Cope, a Brooklyn resident, was already familiar with New York City’s artisans, having witnessed the artisanal movement firsthand since moving from Massachusetts in 2012, but she still encountered some surprises along the way.
When she started the project, Cope associated the modern craft movement with the process-focused countercultural and anachronistic movement of the 1970s. But instead of communes, she found skilled craftspeople with entrepreneurial knowhow and a decided interest in flavor.
“What makes this modern artisanal movement different from the past is that instead of [individuals] trying to work outside the system in communes or other non-commercial ventures, we have people who are doing things within our current culture,” Cope says. “They want to monetize their business to be able to make a living. They also want to make a difference in an environmental way that impacts other people and not just themselves.”
During a recent interview, Cope reflected on her experiences as a locavore and a writer:
What does it mean to be a ‘locavore’?
I’ve come to embrace — in fact this is one of two of my future book projects — defining locavorism in a new way. I initially thought about locavorism as being literally what it was: consuming only food that’s produced within 100 or 500 miles, but I’ve come to think of it more as a philosophy of just knowing where your food is coming from and it adhering to your value system.
I am a member of the Park Slope Food Co-op and that was something that was really important when I moved, just to find a place where I can find these ingredients. I have a little garden, I am a member of a community garden and on the NYC compost counsel. It actually gave me a way to meet all these likeminded people.

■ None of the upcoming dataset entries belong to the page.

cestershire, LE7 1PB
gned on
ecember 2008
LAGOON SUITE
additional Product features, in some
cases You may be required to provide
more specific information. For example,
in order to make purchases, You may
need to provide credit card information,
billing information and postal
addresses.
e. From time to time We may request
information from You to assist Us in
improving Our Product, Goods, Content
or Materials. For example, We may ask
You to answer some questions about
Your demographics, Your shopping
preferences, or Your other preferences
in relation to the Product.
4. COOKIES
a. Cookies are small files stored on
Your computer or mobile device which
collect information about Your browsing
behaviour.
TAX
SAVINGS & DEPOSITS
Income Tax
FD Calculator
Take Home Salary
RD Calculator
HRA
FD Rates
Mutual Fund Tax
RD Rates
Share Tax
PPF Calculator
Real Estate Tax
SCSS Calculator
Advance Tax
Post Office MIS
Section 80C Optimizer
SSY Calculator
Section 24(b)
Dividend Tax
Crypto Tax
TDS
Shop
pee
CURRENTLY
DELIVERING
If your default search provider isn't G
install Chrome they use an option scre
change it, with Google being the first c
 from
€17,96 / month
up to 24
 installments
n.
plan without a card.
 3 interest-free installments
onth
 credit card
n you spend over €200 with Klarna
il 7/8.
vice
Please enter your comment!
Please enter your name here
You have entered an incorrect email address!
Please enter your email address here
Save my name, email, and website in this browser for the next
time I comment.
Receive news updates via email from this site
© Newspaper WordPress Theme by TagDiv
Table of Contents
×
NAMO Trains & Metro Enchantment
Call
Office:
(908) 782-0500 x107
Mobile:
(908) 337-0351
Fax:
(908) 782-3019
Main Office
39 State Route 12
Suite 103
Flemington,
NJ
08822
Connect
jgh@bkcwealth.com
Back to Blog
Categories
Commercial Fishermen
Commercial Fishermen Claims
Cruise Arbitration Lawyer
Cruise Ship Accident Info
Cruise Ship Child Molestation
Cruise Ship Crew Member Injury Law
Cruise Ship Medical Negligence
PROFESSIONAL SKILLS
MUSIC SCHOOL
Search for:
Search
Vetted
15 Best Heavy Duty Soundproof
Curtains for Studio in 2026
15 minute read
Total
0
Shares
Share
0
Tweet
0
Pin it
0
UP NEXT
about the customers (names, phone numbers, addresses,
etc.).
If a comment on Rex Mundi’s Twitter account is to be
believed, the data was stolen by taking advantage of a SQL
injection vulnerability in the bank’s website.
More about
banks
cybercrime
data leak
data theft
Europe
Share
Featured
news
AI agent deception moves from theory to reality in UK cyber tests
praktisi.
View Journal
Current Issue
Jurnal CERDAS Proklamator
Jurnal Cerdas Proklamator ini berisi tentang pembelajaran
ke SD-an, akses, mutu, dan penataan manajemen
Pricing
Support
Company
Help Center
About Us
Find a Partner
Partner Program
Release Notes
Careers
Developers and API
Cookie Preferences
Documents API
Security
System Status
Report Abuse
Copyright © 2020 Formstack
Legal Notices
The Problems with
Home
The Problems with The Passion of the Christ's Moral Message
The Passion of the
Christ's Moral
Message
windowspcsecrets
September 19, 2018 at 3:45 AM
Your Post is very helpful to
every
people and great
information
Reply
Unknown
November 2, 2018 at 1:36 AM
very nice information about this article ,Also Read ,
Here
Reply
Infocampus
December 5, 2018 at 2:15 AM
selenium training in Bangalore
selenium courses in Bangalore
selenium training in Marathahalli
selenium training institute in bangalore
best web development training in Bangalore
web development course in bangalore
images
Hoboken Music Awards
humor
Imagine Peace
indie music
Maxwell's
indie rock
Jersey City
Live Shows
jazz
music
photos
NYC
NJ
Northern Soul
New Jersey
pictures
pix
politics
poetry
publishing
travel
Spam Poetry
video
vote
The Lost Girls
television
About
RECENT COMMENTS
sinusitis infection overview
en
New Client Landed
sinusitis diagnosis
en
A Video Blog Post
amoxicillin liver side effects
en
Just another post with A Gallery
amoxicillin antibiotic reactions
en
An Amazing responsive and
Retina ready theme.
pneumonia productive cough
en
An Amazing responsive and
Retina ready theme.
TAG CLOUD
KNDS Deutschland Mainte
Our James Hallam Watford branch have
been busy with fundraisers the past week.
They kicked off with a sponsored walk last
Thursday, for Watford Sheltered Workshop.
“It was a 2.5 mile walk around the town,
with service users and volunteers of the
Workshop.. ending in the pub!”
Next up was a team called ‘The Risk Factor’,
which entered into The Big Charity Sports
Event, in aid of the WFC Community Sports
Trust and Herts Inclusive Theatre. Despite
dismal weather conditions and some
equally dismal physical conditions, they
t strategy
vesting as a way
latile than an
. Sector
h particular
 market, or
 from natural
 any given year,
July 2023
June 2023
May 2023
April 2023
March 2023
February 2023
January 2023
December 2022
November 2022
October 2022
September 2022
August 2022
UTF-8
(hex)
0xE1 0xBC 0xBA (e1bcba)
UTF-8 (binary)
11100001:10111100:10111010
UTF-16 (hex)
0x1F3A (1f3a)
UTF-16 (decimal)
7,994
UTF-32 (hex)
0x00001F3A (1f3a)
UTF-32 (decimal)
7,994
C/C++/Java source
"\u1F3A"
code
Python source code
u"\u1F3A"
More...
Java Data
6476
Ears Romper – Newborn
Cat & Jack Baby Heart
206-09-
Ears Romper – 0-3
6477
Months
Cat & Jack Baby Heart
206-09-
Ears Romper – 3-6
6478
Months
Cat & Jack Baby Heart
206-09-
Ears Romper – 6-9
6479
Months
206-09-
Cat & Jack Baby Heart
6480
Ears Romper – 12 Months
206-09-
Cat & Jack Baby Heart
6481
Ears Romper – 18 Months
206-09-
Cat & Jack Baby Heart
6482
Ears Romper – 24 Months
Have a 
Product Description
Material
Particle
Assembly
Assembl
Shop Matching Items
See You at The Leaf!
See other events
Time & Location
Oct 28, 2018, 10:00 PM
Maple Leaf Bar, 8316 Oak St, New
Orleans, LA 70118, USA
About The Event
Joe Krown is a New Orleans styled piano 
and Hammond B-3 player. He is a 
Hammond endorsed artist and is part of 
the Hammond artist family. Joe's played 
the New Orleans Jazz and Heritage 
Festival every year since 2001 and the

What is your writing process like?
It’s different for different things. Someone told me once in my MFA program that the process of writing every book is completely different — I totally understand that now.
In Small Batch, there was so much research. I had a rough idea of how it was going to be organized, and how I was going to connect these people’s stories, but there were moments when wasn’t sure I was ever going to finish it!
But there are other pieces that just seem to be so organic. One day I walked to my community garden to pick a bunch of carrots that I had planted. I walked home with a handful of carrots and the essay came out of me immediately afterward. So, I’ve had those moments too, but much less often. Often it’s just slogging through.
Now that I have even less time to write, I mean, I’m busy with so many different projects and I have [a young family] it’s kind of like — the busier you get, the better you are at just sitting, if you have two hours or 45 minutes, you can just sit down and just make something happen. I used to say ‘I’ll just wait for inspiration to come to me because I have all day.’ I don’t have all day anymore.
What’s your perspective on creative nonfiction?
So many people think about fiction and poetry and drama as being the major literary dramas, but creative nonfiction uses all of the same tools, but it reflects on and tells real people’s stories.
I’m always on this quest to get creative nonfiction on that list of the genres that are taught in the literary canon — it’s just as important and just as interesting.”
Food is such a great universal way to get people thinking about their own experiences. I mean, find a person who can’t relate a food they ate to an experience they had or a connection to their past! I just love the integration of food and memory and writing and literature and I think that it’s sometimes overlooked in many places. That’s my quest, to bring that more to the forefront.